For one, it's recognizing that we are all, in one way or another, beginners at this. You work as hard as you can to put out the best lesson or plan for the week that you can, and you learn from it and every iteration after that. You really are going through the process with your students, so I've found it's incredibly important to operate from a place of forgiveness when things aren't perfect – for myself, for students, for each other as colleagues – and to keep our sense of humor.
For another, it's important to recognize how much we actually have to build on. Yes, there are a thousand and one different platforms and programs online we can use to engage with kids and teach them, but we need to start with what we know and are comfortable with, as educators, and branch out from there. That's what will give us the confidence to successfully lead our kids, who could easily become overwhelmed or get lost, because this is such a big transition for all of us.

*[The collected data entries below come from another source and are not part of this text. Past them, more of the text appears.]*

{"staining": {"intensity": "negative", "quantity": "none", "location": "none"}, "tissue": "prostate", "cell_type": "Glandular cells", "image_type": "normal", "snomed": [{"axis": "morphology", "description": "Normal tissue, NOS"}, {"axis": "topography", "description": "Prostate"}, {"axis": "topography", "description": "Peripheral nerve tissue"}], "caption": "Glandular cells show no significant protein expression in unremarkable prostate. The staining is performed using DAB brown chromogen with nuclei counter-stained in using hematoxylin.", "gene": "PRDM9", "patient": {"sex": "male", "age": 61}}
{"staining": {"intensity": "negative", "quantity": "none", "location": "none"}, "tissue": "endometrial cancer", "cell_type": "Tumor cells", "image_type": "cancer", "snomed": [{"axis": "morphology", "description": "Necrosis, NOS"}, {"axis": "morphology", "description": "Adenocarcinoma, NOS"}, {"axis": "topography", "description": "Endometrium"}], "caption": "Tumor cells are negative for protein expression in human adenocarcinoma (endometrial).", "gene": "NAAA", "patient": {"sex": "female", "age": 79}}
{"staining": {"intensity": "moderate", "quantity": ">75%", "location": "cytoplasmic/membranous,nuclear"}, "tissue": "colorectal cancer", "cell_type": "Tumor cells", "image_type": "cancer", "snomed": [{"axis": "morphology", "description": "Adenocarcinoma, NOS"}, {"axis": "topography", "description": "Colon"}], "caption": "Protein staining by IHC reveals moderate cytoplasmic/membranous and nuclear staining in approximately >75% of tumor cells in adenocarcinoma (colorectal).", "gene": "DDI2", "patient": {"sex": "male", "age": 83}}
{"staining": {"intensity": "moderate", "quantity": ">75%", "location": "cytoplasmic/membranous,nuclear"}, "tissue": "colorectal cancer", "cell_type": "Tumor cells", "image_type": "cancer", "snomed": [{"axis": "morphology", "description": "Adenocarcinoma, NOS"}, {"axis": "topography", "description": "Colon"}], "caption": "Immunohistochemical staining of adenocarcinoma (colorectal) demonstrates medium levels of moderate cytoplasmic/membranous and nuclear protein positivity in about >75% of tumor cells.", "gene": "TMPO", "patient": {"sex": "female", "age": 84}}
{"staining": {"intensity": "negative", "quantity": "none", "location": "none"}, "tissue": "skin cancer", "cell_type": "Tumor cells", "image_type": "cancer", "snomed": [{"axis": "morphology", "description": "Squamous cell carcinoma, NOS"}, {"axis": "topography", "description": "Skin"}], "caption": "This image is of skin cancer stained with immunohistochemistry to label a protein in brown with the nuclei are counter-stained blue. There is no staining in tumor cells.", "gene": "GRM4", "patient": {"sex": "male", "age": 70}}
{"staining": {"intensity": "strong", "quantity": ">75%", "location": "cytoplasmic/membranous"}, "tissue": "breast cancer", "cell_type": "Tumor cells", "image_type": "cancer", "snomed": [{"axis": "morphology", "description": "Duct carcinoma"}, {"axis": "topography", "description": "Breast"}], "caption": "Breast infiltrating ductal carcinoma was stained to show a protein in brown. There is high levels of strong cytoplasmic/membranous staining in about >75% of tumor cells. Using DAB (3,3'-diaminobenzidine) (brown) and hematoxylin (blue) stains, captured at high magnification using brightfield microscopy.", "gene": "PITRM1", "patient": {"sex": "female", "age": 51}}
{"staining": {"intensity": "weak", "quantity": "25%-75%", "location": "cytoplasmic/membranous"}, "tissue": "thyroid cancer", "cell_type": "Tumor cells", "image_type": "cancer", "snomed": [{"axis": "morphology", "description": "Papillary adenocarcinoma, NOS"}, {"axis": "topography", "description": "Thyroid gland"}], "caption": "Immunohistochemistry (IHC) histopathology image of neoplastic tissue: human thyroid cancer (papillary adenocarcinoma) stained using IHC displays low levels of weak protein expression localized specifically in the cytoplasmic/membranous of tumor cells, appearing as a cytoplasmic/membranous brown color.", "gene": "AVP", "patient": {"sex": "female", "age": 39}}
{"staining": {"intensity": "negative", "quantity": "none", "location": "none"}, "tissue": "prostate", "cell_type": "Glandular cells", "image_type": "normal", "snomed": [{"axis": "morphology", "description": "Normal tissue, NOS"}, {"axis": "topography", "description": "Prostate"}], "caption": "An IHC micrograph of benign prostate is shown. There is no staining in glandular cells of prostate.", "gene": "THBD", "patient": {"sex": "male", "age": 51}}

Ultimately, all of our learning and interactions with students, families and our community has to come from a place of care and concern. Starting with empathy and figuring out where each student is at has to be the priority in this crisis – and the learning will happen once our students feel taken care of. And while I miss hanging out with my kids, I have found moments of joy and connection that wouldn't be possible otherwise: getting to see them in their own spaces with their favorite posters and toys, checking out what creative projects they're up to, "meeting" their siblings and pets and getting to see their dynamics together.
We didn't get into teaching to sit behind a desk all day, and these moments of connection via video or email are what will keep us centered and rooted even as our circumstances continue to shift. In these moments, I can feel the community we've worked so hard to build as a school, and it brings me back to my purpose and why I chose this field in the first place.